▶ _TO DO_
Could you reproduce, from the records below, everything from the line with "camera: 30 degrees left, 10 degrees up" down to the line with "(648, 279) = (381, 206): none -> plate", keeping both of those lines and changing nothing?

------ INPUT RECORDS ------

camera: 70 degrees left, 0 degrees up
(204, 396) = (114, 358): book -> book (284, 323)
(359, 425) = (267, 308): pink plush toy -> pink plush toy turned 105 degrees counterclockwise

------
------ INPUT RECORDS ------

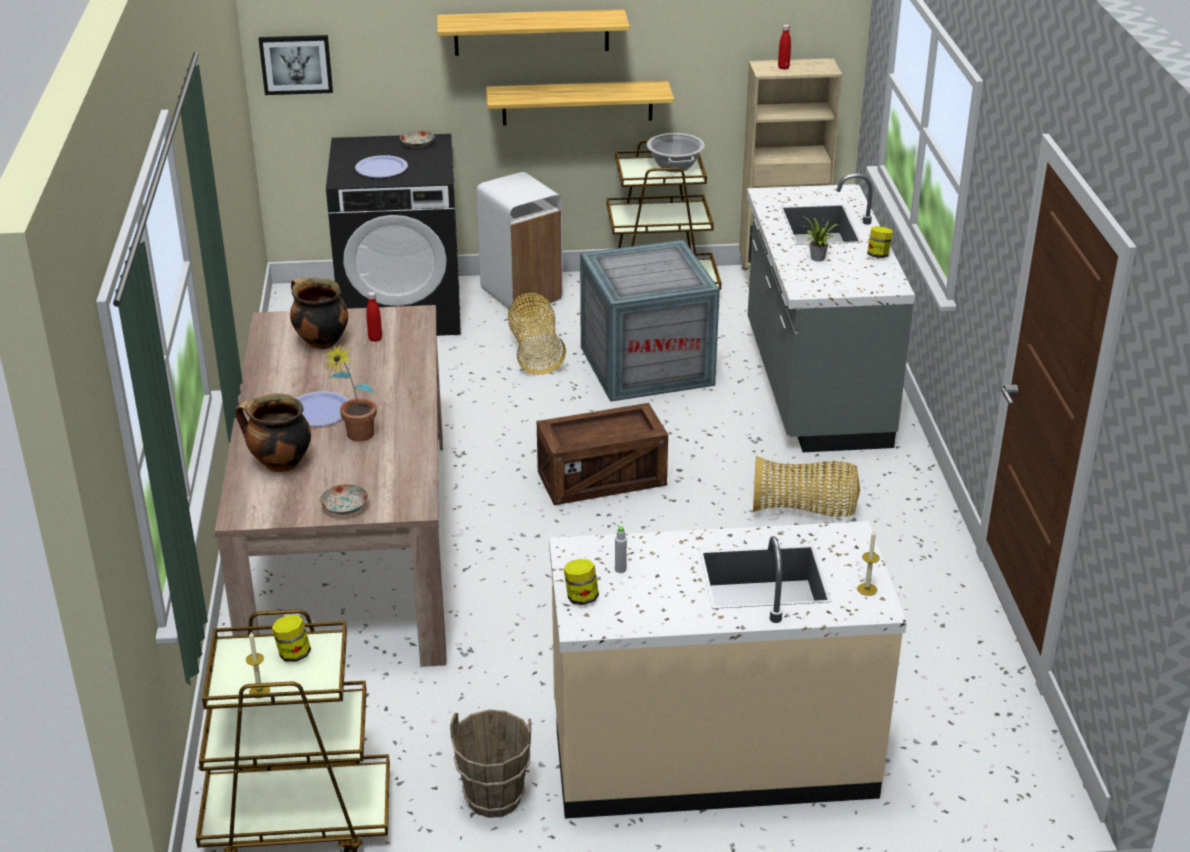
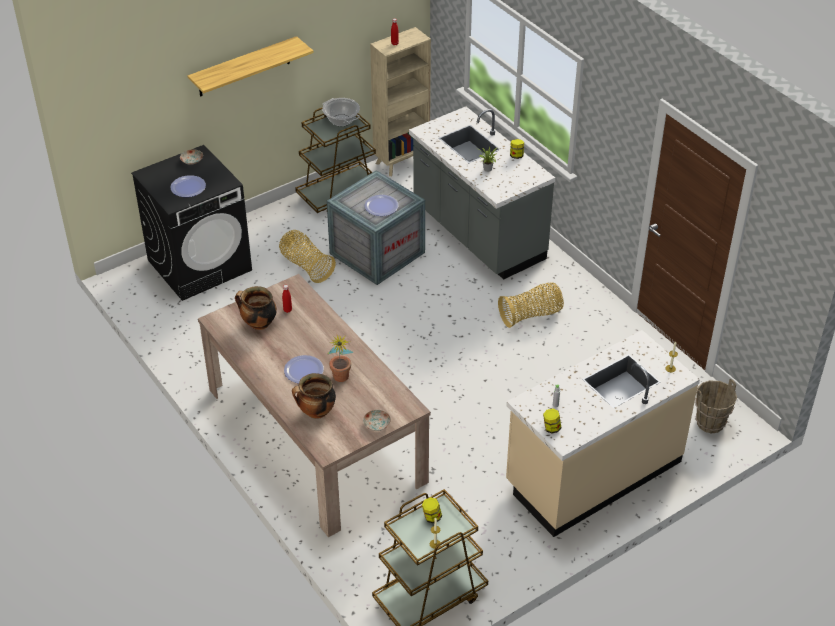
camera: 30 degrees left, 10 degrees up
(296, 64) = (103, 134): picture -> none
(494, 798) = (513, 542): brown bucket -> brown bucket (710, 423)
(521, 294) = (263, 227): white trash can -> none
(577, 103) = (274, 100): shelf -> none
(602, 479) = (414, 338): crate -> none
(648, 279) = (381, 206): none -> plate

------

▶ _SOLVED EXERCISE_
camera: 30 degrees left, 10 degrees up
(296, 64) = (103, 134): picture -> none
(494, 798) = (513, 542): brown bucket -> brown bucket (710, 423)
(521, 294) = (263, 227): white trash can -> none
(577, 103) = (274, 100): shelf -> none
(602, 479) = (414, 338): crate -> none
(648, 279) = (381, 206): none -> plate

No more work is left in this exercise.